### Task to carry out
Your output should be the listing itself, repeated exactly.

### Exercise material
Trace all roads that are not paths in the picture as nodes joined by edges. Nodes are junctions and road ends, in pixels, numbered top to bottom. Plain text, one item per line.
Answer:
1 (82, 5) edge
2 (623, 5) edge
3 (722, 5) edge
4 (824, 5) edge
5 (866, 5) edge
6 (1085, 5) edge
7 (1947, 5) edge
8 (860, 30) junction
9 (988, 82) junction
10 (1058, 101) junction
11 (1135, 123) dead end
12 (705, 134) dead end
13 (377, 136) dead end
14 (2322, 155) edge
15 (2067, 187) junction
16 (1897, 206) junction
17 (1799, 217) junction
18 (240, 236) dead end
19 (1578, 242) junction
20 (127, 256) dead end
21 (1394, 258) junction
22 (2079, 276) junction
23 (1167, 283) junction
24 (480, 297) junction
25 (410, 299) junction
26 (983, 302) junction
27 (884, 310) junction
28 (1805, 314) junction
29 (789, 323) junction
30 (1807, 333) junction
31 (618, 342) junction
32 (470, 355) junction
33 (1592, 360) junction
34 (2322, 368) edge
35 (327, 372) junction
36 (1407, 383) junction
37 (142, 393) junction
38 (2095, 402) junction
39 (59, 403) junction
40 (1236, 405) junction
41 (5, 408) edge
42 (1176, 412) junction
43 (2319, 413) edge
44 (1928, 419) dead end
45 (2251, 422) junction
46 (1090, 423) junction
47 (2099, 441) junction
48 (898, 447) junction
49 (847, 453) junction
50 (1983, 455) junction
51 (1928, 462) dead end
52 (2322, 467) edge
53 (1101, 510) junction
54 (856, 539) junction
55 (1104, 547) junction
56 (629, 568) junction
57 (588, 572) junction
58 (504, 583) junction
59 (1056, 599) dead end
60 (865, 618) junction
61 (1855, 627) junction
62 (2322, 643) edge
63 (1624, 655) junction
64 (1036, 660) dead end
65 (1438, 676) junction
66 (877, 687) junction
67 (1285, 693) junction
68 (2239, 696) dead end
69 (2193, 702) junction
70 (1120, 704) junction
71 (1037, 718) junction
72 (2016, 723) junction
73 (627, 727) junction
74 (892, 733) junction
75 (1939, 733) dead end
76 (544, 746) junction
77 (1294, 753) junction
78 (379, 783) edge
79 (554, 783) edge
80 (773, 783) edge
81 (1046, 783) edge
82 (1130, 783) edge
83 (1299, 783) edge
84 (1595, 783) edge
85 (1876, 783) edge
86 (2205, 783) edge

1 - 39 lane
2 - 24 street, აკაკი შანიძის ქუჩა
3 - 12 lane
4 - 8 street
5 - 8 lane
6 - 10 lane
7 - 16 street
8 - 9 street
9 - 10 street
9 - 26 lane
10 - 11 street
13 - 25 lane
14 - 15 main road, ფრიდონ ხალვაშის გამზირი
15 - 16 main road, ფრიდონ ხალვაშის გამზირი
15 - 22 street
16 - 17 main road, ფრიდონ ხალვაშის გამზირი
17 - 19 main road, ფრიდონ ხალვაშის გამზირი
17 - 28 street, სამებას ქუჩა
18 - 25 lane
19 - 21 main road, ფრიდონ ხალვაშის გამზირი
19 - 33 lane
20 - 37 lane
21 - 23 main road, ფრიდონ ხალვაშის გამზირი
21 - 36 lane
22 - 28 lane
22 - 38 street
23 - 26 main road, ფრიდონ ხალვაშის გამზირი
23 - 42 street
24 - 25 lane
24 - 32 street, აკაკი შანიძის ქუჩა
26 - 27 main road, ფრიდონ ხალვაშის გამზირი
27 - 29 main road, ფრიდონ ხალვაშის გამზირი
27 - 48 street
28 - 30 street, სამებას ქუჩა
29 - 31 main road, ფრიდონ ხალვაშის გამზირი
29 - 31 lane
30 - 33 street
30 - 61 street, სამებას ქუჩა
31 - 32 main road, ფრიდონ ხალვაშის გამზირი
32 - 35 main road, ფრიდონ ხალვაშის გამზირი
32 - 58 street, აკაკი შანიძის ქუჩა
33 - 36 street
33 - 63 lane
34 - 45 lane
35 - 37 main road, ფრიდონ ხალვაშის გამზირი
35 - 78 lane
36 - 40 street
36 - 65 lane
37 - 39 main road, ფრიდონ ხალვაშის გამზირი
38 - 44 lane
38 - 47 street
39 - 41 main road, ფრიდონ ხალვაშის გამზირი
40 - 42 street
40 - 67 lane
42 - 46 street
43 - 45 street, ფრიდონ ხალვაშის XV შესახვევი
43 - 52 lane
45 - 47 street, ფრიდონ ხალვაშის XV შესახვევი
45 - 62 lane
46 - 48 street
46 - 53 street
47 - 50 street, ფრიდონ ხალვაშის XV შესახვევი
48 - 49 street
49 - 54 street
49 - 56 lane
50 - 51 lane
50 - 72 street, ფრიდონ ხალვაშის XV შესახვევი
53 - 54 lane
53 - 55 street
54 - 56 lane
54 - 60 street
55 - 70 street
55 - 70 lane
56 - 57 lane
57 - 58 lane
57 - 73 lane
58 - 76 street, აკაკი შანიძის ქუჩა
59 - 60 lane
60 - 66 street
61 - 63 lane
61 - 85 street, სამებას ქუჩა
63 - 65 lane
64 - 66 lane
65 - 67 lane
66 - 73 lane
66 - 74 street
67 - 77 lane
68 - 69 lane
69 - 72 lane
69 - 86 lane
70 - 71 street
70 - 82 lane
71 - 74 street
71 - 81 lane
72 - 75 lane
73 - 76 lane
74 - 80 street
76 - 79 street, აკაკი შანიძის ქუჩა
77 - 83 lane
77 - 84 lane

### Solution for this exercise
Trace all roads that are not paths in the picture as nodes joined by edges. Nodes are junctions and road ends, in pixels, numbered top to bottom. Plain text, one item per line.
Answer:
1 (82, 5) edge
2 (623, 5) edge
3 (722, 5) edge
4 (824, 5) edge
5 (866, 5) edge
6 (1085, 5) edge
7 (1947, 5) edge
8 (860, 30) junction
9 (988, 82) junction
10 (1058, 101) junction
11 (1135, 123) dead end
12 (705, 134) dead end
13 (377, 136) dead end
14 (2322, 155) edge
15 (2067, 187) junction
16 (1897, 206) junction
17 (1799, 217) junction
18 (240, 236) dead end
19 (1578, 242) junction
20 (127, 256) dead end
21 (1394, 258) junction
22 (2079, 276) junction
23 (1167, 283) junction
24 (480, 297) junction
25 (410, 299) junction
26 (983, 302) junction
27 (884, 310) junction
28 (1805, 314) junction
29 (789, 323) junction
30 (1807, 333) junction
31 (618, 342) junction
32 (470, 355) junction
33 (1592, 360) junction
34 (2322, 368) edge
35 (327, 372) junction
36 (1407, 383) junction
37 (142, 393) junction
38 (2095, 402) junction
39 (59, 403) junction
40 (1236, 405) junction
41 (5, 408) edge
42 (1176, 412) junction
43 (2319, 413) edge
44 (1928, 419) dead end
45 (2251, 422) junction
46 (1090, 423) junction
47 (2099, 441) junction
48 (898, 447) junction
49 (847, 453) junction
50 (1983, 455) junction
51 (1928, 462) dead end
52 (2322, 467) edge
53 (1101, 510) junction
54 (856, 539) junction
55 (1104, 547) junction
56 (629, 568) junction
57 (588, 572) junction
58 (504, 583) junction
59 (1056, 599) dead end
60 (865, 618) junction
61 (1855, 627) junction
62 (2322, 643) edge
63 (1624, 655) junction
64 (1036, 660) dead end
65 (1438, 676) junction
66 (877, 687) junction
67 (1285, 693) junction
68 (2239, 696) dead end
69 (2193, 702) junction
70 (1120, 704) junction
71 (1037, 718) junction
72 (2016, 723) junction
73 (627, 727) junction
74 (892, 733) junction
75 (1939, 733) dead end
76 (544, 746) junction
77 (1294, 753) junction
78 (379, 783) edge
79 (554, 783) edge
80 (773, 783) edge
81 (1046, 783) edge
82 (1130, 783) edge
83 (1299, 783) edge
84 (1595, 783) edge
85 (1876, 783) edge
86 (2205, 783) edge

1 - 39 lane
2 - 24 street, აკაკი შანიძის ქუჩა
3 - 12 lane
4 - 8 street
5 - 8 lane
6 - 10 lane
7 - 16 street
8 - 9 street
9 - 10 street
9 - 26 lane
10 - 11 street
13 - 25 lane
14 - 15 main road, ფრიდონ ხალვაშის გამზირი
15 - 16 main road, ფრიდონ ხალვაშის გამზირი
15 - 22 street
16 - 17 main road, ფრიდონ ხალვაშის გამზირი
17 - 19 main road, ფრიდონ ხალვაშის გამზირი
17 - 28 street, სამებას ქუჩა
18 - 25 lane
19 - 21 main road, ფრიდონ ხალვაშის გამზირი
19 - 33 lane
20 - 37 lane
21 - 23 main road, ფრიდონ ხალვაშის გამზირი
21 - 36 lane
22 - 28 lane
22 - 38 street
23 - 26 main road, ფრიდონ ხალვაშის გამზირი
23 - 42 street
24 - 25 lane
24 - 32 street, აკაკი შანიძის ქუჩა
26 - 27 main road, ფრიდონ ხალვაშის გამზირი
27 - 29 main road, ფრიდონ ხალვაშის გამზირი
27 - 48 street
28 - 30 street, სამებას ქუჩა
29 - 31 main road, ფრიდონ ხალვაშის გამზირი
29 - 31 lane
30 - 33 street
30 - 61 street, სამებას ქუჩა
31 - 32 main road, ფრიდონ ხალვაშის გამზირი
32 - 35 main road, ფრიდონ ხალვაშის გამზირი
32 - 58 street, აკაკი შანიძის ქუჩა
33 - 36 street
33 - 63 lane
34 - 45 lane
35 - 37 main road, ფრიდონ ხალვაშის გამზირი
35 - 78 lane
36 - 40 street
36 - 65 lane
37 - 39 main road, ფრიდონ ხალვაშის გამზირი
38 - 44 lane
38 - 47 street
39 - 41 main road, ფრიდონ ხალვაშის გამზირი
40 - 42 street
40 - 67 lane
42 - 46 street
43 - 45 street, ფრიდონ ხალვაშის XV შესახვევი
43 - 52 lane
45 - 47 street, ფრიდონ ხალვაშის XV შესახვევი
45 - 62 lane
46 - 48 street
46 - 53 street
47 - 50 street, ფრიდონ ხალვაშის XV შესახვევი
48 - 49 street
49 - 54 street
49 - 56 lane
50 - 51 lane
50 - 72 street, ფრიდონ ხალვაშის XV შესახვევი
53 - 54 lane
53 - 55 street
54 - 56 lane
54 - 60 street
55 - 70 street
55 - 70 lane
56 - 57 lane
57 - 58 lane
57 - 73 lane
58 - 76 street, აკაკი შანიძის ქუჩა
59 - 60 lane
60 - 66 street
61 - 63 lane
61 - 85 street, სამებას ქუჩა
63 - 65 lane
64 - 66 lane
65 - 67 lane
66 - 73 lane
66 - 74 street
67 - 77 lane
68 - 69 lane
69 - 72 lane
69 - 86 lane
70 - 71 street
70 - 82 lane
71 - 74 street
71 - 81 lane
72 - 75 lane
73 - 76 lane
74 - 80 street
76 - 79 street, აკაკი შანიძის ქუჩა
77 - 83 lane
77 - 84 lane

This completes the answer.